Maybe trying this would help the sampler?

This is a helpful suggestion, but implementing still landed me with a bunch of divergent transitions. Because I seem to be running into the same problem whether I use the SUG’s more complicated model or my reduced version, I’ll share my reduced version here. The main difference being that I took out the group-level predictors and simplified the problem down to just one individual-level predictor variable. So what I’m shooting for is something like:

where \beta_j is the effect of x on y in for group j, and these effects are MVN with mean group effects \mu and covariance matrix \Sigma. I tried to implement your suggested uncentered method, modifying your code such that there was just group level deviances (ie z is a vector with length equal to the number of groups) rather than what looks like individual-level deviances (I think that is why your z is a matrix?). I also tried executing this method with the means of the MVN equal to zero as in your code as well as with the means coming from their own distribution, and both resulted in similar convergence on decent estimates but still with many divergences. Here is the code that I landed on that is still resulting in divergences:

data {
  int<lower=0> N; // number of samples
  int<lower=0> J; // number of groups
  vector[N] y; // response variable
  vector[N] x; // predictor variable
  int j[N]; // group identity
}

parameters {
  real b; // intercept
  
  vector<lower=0>[J] tau; // scale parameter for MVN of coefficients
  vector[J] mu; // mean coefficient values for each group
  cholesky_factor_corr[J] Omega_L;  // lower triangular Cholesky factor of correlation matrix
  vector[J] z;  // standard-normal z-scores
  real sigma; // variance in response variable
}

transformed parameters{
  vector[J] beta; // group coefficients
  
  beta = mu + diag_pre_multiply(tau,Omega_L) * z;
}

model {
  b ~ normal(0, 1);
  z ~ normal(0, 1);
  tau ~ exponential(1);
  Omega_L ~ lkj_corr_cholesky(1);
  sigma ~ exponential(1);
  mu ~ normal(0, 1);
  
  for(i in 1:N){
      y[i] ~ normal(b + x[i]*beta[j[i]], sigma);
  }
}

and here is the R code I used to simulate the data for this model:

N = 1000
J = 10
j = rep(1:J, each = N/J)
x = rnorm(N)
sigma = .2
eta <- 1
lam <- 2

mu_mu = .5
sig_mu = .2

Omega <- rlkjcorr(1, J, eta)
tau <- rexp(J, lam)

Sigma <- round(diag(tau, J, J) %*% Omega %*% diag(tau, J, J), 10)

b = 0
mu = rnorm(J, mu_mu, sig_mu)
beta = rmvn(1, mu, Sigma)

y = rep(NA, N)
for(i in 1:N){
  y[i] = rnorm(1, b + x[i] * beta[j[i]], sigma)
}

stan_dat <- list(N = N, J = J, y = y, x = x, j = j)

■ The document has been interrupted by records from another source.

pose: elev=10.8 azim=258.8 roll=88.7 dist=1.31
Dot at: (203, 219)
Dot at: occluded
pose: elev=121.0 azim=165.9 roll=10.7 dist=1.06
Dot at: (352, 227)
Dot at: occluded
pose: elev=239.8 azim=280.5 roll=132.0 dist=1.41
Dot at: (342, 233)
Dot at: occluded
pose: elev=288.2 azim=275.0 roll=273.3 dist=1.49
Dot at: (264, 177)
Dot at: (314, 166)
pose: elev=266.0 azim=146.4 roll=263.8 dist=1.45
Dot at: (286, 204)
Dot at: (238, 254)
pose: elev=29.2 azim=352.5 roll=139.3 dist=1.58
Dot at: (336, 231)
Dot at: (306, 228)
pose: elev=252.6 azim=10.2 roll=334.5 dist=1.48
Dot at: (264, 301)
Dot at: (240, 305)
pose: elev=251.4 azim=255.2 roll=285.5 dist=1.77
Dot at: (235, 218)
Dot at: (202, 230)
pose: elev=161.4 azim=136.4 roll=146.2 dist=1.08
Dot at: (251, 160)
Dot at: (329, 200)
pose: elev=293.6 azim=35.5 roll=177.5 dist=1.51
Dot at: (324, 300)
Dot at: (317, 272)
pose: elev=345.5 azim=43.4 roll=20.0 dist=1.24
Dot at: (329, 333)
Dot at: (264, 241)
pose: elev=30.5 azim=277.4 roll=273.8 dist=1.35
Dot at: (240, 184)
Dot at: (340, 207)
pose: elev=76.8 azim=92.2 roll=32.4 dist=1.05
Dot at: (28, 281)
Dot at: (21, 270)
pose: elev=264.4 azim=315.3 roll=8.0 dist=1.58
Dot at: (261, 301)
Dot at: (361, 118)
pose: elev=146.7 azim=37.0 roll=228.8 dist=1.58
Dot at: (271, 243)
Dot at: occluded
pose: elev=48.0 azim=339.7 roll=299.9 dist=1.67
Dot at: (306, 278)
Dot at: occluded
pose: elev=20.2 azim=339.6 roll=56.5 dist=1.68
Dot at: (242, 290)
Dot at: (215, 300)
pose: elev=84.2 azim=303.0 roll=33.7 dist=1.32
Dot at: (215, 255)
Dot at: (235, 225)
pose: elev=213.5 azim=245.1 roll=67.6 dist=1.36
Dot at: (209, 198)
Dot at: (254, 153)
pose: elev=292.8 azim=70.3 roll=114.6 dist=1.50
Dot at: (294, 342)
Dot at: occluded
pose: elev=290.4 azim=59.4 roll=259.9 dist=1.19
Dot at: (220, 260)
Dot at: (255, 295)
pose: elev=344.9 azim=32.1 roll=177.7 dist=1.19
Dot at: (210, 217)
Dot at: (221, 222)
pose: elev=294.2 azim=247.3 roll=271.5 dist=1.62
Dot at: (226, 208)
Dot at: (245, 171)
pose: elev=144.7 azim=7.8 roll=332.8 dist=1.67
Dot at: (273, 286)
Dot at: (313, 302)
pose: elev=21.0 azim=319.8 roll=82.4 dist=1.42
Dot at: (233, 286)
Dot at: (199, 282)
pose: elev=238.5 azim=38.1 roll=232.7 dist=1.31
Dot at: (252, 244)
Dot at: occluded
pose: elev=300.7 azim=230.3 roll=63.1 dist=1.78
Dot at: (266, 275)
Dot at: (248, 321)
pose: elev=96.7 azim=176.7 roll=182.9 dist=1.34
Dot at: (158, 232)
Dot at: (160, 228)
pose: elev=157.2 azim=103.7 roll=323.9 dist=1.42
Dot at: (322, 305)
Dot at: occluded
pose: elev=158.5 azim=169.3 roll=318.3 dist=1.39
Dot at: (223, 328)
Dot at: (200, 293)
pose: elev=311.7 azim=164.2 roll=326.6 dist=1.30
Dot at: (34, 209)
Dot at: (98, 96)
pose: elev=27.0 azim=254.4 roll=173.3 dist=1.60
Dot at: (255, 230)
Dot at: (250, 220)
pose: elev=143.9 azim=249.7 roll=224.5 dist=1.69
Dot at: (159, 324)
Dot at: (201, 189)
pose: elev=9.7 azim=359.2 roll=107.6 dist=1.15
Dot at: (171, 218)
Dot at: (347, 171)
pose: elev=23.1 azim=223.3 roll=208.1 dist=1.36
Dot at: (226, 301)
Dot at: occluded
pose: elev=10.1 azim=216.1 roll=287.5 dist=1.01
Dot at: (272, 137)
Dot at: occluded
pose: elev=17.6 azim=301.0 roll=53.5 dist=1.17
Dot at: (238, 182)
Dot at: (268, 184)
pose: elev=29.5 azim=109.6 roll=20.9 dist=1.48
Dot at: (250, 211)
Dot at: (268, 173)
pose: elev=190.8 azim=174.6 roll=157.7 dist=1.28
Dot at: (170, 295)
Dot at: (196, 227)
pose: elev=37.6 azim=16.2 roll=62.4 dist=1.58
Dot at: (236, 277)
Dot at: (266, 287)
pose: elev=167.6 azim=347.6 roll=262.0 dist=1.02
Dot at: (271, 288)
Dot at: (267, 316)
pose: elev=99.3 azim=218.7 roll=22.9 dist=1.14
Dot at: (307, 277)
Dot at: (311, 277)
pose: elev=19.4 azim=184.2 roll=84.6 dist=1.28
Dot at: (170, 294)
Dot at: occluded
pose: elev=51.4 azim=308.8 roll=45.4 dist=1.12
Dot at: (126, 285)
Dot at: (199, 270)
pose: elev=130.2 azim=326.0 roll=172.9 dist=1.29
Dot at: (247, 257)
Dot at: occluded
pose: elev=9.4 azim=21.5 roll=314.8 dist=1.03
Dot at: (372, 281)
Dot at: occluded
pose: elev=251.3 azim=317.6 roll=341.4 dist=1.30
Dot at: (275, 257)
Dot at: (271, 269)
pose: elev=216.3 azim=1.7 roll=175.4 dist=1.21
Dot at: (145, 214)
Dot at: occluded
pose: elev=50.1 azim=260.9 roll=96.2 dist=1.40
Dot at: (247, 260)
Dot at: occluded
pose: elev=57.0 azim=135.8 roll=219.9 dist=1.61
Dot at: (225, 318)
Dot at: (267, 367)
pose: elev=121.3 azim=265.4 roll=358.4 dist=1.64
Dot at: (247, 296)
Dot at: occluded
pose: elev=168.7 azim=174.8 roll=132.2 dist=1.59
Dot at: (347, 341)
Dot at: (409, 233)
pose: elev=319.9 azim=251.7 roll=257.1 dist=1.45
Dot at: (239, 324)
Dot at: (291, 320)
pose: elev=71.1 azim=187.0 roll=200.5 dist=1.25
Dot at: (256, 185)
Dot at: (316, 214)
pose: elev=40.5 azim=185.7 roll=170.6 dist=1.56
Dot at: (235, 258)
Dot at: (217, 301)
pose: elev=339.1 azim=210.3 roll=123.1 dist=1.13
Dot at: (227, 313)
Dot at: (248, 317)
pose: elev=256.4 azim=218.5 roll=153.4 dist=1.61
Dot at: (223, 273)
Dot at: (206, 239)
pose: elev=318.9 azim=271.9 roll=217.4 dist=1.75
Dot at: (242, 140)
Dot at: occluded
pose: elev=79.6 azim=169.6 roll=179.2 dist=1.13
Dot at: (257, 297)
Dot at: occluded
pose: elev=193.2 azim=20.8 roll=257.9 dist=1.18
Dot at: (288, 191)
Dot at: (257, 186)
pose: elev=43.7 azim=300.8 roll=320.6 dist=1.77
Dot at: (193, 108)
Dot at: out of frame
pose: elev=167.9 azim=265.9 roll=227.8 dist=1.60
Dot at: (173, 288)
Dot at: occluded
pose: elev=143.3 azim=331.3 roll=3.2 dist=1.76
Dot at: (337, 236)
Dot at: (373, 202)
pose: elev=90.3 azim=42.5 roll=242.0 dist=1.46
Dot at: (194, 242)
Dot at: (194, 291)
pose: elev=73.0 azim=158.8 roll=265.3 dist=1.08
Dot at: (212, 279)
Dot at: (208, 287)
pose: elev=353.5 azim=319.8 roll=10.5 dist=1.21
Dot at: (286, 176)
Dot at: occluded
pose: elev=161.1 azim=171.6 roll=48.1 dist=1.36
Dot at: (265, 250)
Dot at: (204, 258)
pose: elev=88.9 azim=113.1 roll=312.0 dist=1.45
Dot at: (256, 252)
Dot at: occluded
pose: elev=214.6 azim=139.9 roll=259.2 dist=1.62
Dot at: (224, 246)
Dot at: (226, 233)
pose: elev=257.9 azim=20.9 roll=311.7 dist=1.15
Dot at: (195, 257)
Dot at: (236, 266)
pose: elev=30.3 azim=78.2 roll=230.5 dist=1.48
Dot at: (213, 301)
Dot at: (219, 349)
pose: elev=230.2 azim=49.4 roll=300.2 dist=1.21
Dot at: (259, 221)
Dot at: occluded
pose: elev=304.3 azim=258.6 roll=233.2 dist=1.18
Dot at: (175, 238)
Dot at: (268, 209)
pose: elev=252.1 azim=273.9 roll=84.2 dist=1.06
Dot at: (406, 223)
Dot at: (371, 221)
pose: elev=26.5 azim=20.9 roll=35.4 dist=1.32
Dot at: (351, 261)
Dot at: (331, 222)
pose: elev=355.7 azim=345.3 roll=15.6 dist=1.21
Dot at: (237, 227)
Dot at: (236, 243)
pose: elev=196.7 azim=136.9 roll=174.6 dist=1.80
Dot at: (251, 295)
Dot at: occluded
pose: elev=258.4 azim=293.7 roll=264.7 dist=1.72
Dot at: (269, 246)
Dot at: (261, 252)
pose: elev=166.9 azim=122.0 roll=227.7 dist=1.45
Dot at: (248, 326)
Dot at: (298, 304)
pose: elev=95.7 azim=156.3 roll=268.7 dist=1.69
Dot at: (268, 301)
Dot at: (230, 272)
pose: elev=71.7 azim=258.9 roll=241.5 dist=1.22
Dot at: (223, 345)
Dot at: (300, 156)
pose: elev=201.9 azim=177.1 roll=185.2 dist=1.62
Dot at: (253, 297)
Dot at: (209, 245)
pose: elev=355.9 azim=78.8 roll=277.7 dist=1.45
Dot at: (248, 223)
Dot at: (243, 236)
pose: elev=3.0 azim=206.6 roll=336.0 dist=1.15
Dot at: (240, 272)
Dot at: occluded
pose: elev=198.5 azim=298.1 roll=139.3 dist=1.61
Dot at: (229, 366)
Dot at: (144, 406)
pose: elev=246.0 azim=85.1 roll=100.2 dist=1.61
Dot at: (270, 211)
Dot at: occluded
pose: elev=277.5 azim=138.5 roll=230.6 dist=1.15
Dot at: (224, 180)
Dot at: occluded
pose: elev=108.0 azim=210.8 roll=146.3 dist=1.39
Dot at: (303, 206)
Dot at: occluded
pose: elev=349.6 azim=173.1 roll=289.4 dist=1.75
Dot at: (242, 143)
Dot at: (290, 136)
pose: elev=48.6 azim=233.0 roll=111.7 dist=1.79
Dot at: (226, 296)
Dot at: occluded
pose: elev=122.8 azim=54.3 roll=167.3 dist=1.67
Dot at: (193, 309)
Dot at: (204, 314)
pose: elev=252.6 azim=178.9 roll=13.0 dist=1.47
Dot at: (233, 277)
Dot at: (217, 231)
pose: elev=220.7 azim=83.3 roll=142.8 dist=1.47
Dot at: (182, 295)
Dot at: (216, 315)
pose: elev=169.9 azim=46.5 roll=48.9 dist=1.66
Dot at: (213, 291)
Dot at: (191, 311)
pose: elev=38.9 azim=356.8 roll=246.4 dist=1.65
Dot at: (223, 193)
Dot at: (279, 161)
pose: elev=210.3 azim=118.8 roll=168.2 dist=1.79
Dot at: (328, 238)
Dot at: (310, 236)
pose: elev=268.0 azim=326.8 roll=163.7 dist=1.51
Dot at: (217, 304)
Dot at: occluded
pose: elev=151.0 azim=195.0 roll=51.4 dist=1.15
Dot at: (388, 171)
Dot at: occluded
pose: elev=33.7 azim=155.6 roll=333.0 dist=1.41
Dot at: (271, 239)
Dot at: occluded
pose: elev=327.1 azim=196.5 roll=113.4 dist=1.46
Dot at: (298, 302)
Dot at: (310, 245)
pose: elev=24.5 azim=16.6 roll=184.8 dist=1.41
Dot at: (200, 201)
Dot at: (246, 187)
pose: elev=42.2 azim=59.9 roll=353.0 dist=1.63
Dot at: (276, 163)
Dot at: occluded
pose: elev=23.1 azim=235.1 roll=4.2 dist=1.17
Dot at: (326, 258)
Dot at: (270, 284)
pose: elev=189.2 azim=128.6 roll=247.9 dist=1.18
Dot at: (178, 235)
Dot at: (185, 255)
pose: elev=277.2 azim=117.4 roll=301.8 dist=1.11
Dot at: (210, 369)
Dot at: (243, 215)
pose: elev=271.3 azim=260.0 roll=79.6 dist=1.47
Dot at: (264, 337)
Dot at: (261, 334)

Still stumped as to why I’m getting divergences. Your recommendations have been helpful and insightful (and certainly let me know if I made an error trying to implement these recommendations)! I’ll keep digging, but anyone’s help would be more than appreciated in trying to get this running smoothly.

Oh wait, can you try restricting sigma to be positive?

Ah good catch! Though that didn’t seem to resolve the issue. <lower=0> on sigma still results in divergent transitions.